On clueless vampires

I didn’t think Clueless was my kind of movie, but on the recommendation of a friend I checked it out, and did enjoy it enormously. 



With Clueless, writer / director Amy Heckerling made a very clever comedy based on the classic story Emma, and it cemented Alicia Silverstone’s stardom after she became an MTV staple for Aerosmith.

Clueless was absolutely Amy Heckerling’s best comedy along with Fast Times at Ridgemont High, which she directed, and it’s a trip to think that 1995 was so long ago.

Both Heckerling and Silverstone’s careers haven’t gone so great since, and they’re now both trying to come back with Vamps, a comedy about, you guessed it, vampires.

 

I often joke with my writer friends that all they need to sell their book or script is change the main characters into vampires and it should be a hit, but Heckerling told New York Magazineshe came up with this idea before True Blood, Twilight, “before all that stuff,” she said. 

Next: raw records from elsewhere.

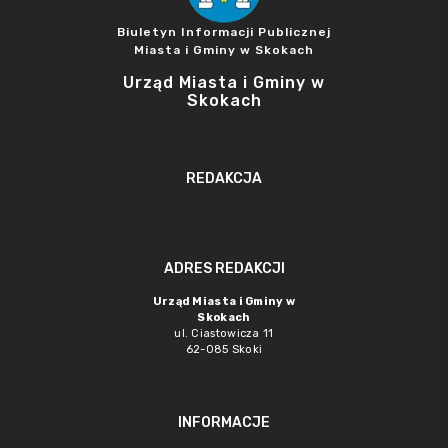
Biuletyn Informacji Publicznej
Miasta i Gminy w Skokach
Urząd Miasta i Gminy w
Skokach
REDAKCJA
ADRES REDAKCJI
Urząd Miasta i Gminy w
Skokach
ul. Ciastowicza 11
62-085 Skoki
INFORMACJE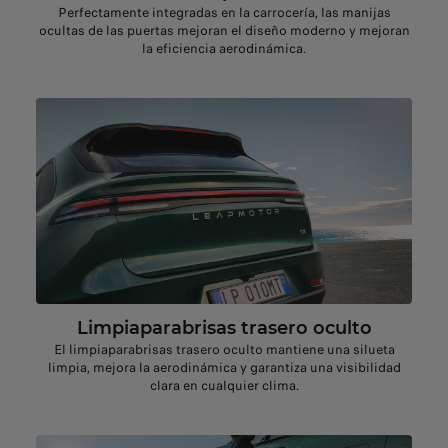
Perfectamente integradas en la carrocería, las manijas
ocultas de las puertas mejoran el diseño moderno y mejoran
la eficiencia aerodinámica.
Limpiaparabrisas trasero oculto
El limpiaparabrisas trasero oculto mantiene una silueta
limpia, mejora la aerodinámica y garantiza una visibilidad
clara en cualquier clima.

And once she pitched the idea to her agent, the agent whined, “Well, they’re already making Twilight and nobody’s going to do this.”

 

Heckerling definitely knows the true rules of bloodsuckers, especially the fact they’re not supposed to be out in sunlight. The Twilight vampires “sparkle and seem so fey,” Heckerling said. “They seem so precious. Daylight, that’s got to be a complete no-no, otherwise you might as well have some other kind of monster. It’s the dark. It’s the other side, when everyone else is asleep.”

 

Sigourney Weaver also has a role in the film, which Heckerling first proposed to Michelle Pfeiffer, who had to turn it down because she was already doing another horror comedy, Dark Shadows.